Dali, centenas de peregrinos se apertaram pelas estreitas vielas para avançar pela Via Dolorosa lembrando com preces os momentos do caminho para o calvário de Jesus. Os integrantes da procissão entoavam cânticos e rezavam em línguas como espanhol, italiano, latim e inglês. Na segunda estação, foi lembrado o momento em que Jesus recebeu a coroa de espinhos, enquanto as duas seguintes marcam sua primeira queda carregando a cruz e seu encontro com sua mãe, Maria. Na quinta, se rememorou quando Simão Cirineu tomou a cruz de Jesus. Na seguinte, a Casa de Santa Verônica, lembra-se quando esta limpa o suor e o sangue de Cristo, e na sétima, a segunda queda.O grande número de fiéis, a confluência de várias procissões e as medidas de segurança impediram que os peregrinos chegassem à oitava estação, que lembra o momento em que Jesus pede às mulheres que não chorem por ele.
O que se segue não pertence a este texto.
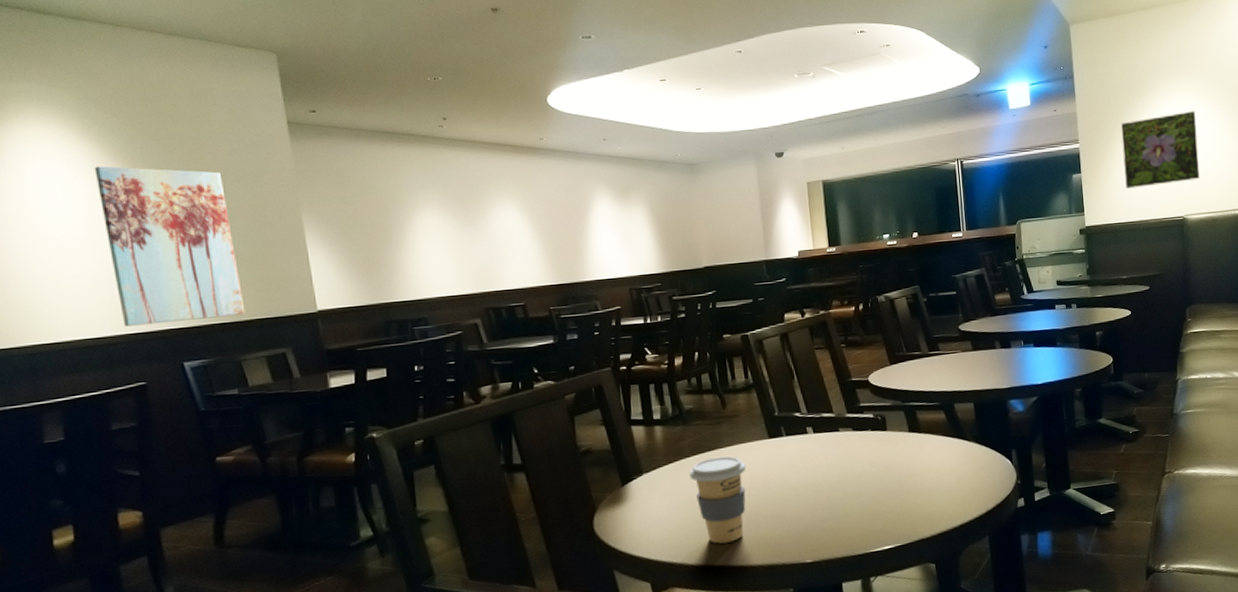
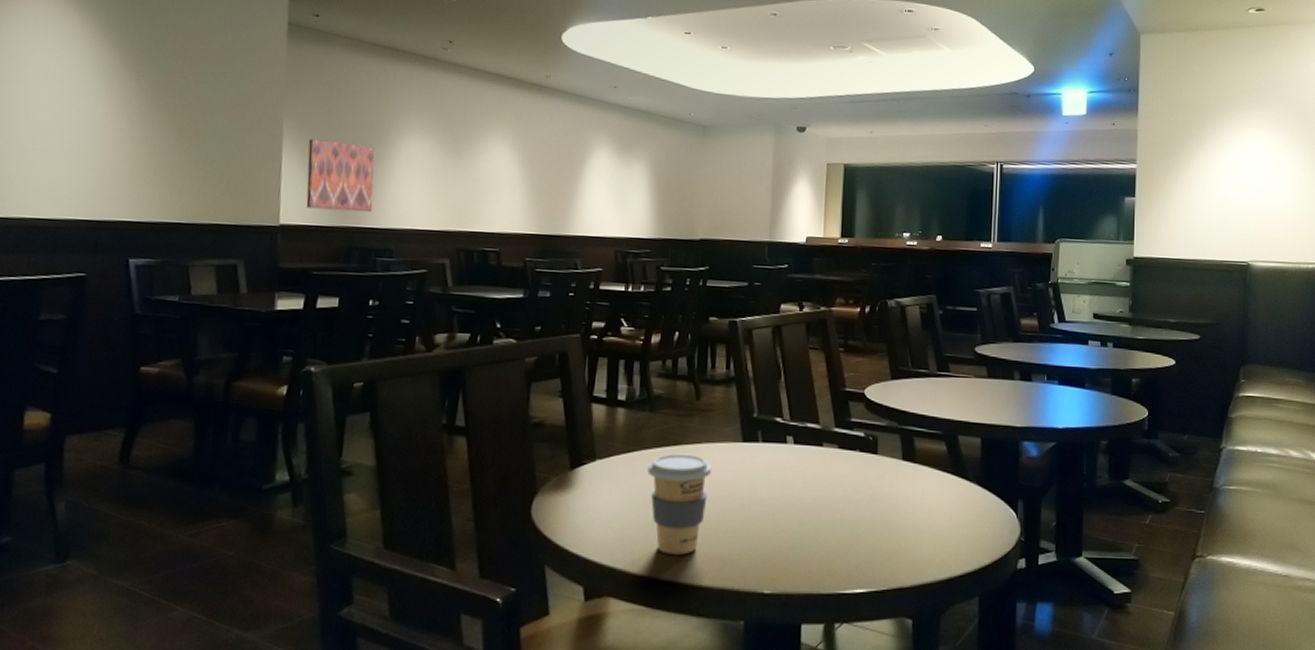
wall art: present [94,166,246,327] -> none [76,41,210,218]
wall art: none [330,226,402,292] -> present [306,139,375,213]
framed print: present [1120,110,1200,189] -> none [1185,145,1274,223]

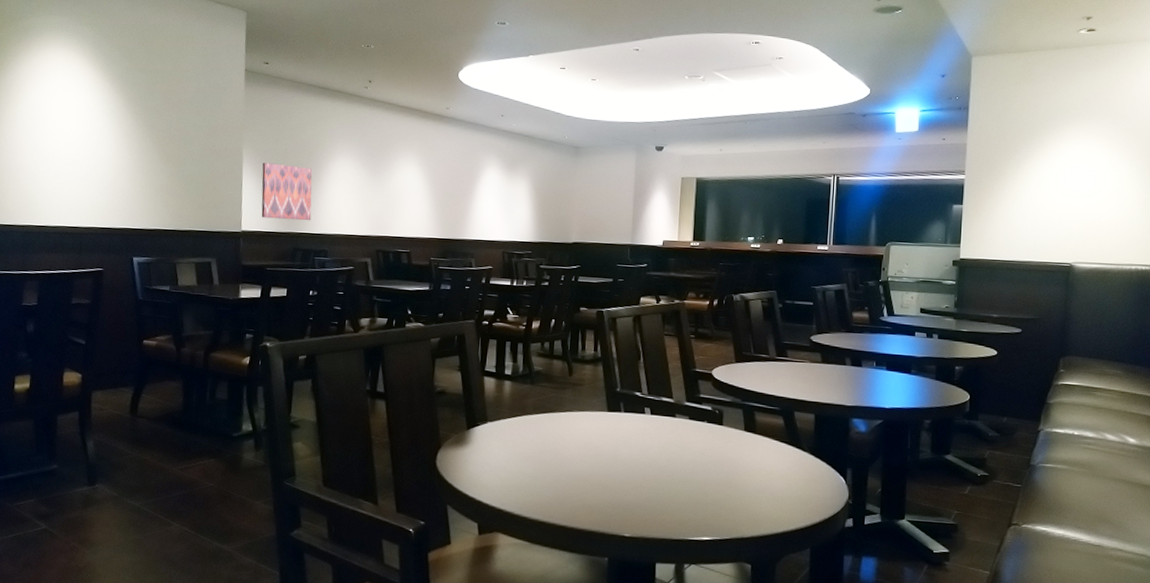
coffee cup: present [647,453,712,555] -> none [529,419,582,502]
Por isso, os fiéis seguiram diretamente até a basílica do Santo Sepulcro, que acolhe as últimas seis estações até o Calvário. As forças de segurança israelenses controlavam o acesso à basílica, na qual se encontram os locais nos quais Jesus foi crucificado e sepultado.Héctor Gato, peregrino que viajou desde Buenos Aires para passar a Semana Santa em Jerusalém, descreve o dia de hoje como "algo impressionante, uma experiência incrível".
"Esta cidade é emocionante, toda a energia que se vive aqui é realmente espetacular e recomendo a todos os cristãos que venham", declarou à Agência Efe. Centenas de policiais trataram de garantir que as inúmeras procissões transcorressem sem incidentes e controlaram os acessos ao longo do sinuoso percurso de cerca de dois quilômetros que atravessa as coloridas tendas do mercado palestino.
Houve um momento de tensão na praça do Santo Sepulcro quando a Polícia israelense bloqueou a passagem de uma procissão de cristãos palestinos que queriam chegar à basílica. As celebrações da Sexta-Feira Santa terminam hoje à noite com a encenação dos frades franciscanos no Santo Sepulcro do momento no qual Jesus é retirado da cruz e sepultado.